## [Given text]
--*--
Act I was the Eurodollar—off-shore bank deposits that sprang up in 1950s London so the Soviet bloc, European exporters, and eventually every multinational could hold dollars outside U.S. regulation, spawning a multi-trillion-dollar shadow banking base.

Act II was the Petrodollar. After 1974, OPEC’s decision to price crude in dollars hard-wired global energy demand to U.S. currency and gave Washington an automatic bid for its Treasury bills.

John deVadoss will appear in the “IEEE x Consensus Research Symposium: What’s next in Agentic AI?” at Consensus 2025 on May 16 at 11:00am-12:30pm.

Act III is unfolding now. USD-backed Stabledollars (a.k.a. stablecoins)—on-chain tokens fully collateralized by T-bills and cash—have leapt past $230 billion in circulating supply and, on many days, settle more value than PayPal and Western Union combined. The dollar has reinvented itself again—this time as a monetary API: a permissionless, programmable unit that clears in seconds for a fraction of a cent.

Follow the incentives and the shape of the future appears. A Lagos merchant can accept USDC on her phone, skip 20% naira slippage, and restock inventory the same afternoon. A Singapore hedge fund parks cash in tokenized T-bill vaults yielding 4.9%, then routes those dollars into a swap at 8 a.m. New-York time without a correspondent bank. A Colombian gig worker converts weekend wages to digital dollars, bypasses capital controls, and withdraws pesos at a neighborhood ATM—no Friday-to-Monday lag, no 7% remit fee.

Stablecoins haven’t replaced the banking system; they have tunneled around its slowest, most expensive choke points.
--*--
## [Tasks to complete]
(a) From the passage on the dollar, reproduce the portion starting with "Act II was the" and going on through "fraction of a cent.".
(b) Determine whether each statement agrees with the passage on the dollar, answering yes or no and quoting the words that decide it: (i) Eurodollar deposits first appeared in 1960s New York. (ii) Stablecoins have tunneled around the banking system rather than replacing it. (iii) Stablecoins have passed $230 billion in circulating supply.
The records that follow are drawn from a separate source.
--*--
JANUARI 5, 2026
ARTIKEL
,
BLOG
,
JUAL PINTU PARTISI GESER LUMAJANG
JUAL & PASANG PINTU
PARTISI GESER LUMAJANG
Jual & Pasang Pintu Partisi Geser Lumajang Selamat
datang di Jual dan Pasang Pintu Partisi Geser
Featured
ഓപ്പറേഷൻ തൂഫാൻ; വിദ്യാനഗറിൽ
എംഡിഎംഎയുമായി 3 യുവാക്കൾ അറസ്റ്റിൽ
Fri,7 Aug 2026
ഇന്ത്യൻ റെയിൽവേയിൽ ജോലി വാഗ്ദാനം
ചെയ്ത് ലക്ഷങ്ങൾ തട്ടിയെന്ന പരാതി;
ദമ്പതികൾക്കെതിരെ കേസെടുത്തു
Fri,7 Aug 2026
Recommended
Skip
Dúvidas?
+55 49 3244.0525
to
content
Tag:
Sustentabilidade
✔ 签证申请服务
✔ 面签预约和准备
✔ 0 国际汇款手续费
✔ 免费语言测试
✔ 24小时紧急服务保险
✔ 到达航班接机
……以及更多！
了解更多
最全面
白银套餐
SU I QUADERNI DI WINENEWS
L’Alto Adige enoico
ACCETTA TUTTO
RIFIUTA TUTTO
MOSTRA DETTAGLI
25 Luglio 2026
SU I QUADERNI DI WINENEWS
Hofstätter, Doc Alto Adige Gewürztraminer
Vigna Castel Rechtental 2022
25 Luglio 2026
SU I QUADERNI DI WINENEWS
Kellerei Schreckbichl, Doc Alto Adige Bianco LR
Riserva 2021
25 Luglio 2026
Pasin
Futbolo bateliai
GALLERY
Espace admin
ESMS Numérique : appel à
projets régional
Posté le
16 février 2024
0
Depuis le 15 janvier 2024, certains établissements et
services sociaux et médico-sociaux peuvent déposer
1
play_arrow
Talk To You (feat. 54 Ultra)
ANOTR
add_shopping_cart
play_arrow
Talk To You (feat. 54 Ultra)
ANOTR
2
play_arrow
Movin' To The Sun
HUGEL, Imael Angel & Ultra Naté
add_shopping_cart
--*--
## [Answers to the exercises]
(a)
Act II was the Petrodollar. After 1974, OPEC’s decision to price crude in dollars hard-wired global energy demand to U.S. currency and gave Washington an automatic bid for its Treasury bills.

John deVadoss will appear in the “IEEE x Consensus Research Symposium: What’s next in Agentic AI?” at Consensus 2025 on May 16 at 11:00am-12:30pm.

Act III is unfolding now. USD-backed Stabledollars (a.k.a. stablecoins)—on-chain tokens fully collateralized by T-bills and cash—have leapt past $230 billion in circulating supply and, on many days, settle more value than PayPal and Western Union combined. The dollar has reinvented itself again—this time as a monetary API: a permissionless, programmable unit that clears in seconds for a fraction of a cent.

(b)
(i) No: "off-shore bank deposits that sprang up in 1950s London"
(ii) Yes: "Stablecoins haven’t replaced the banking system; they have tunneled around its slowest, most expensive choke points."
(iii) Yes: "have leapt past $230 billion in circulating supply"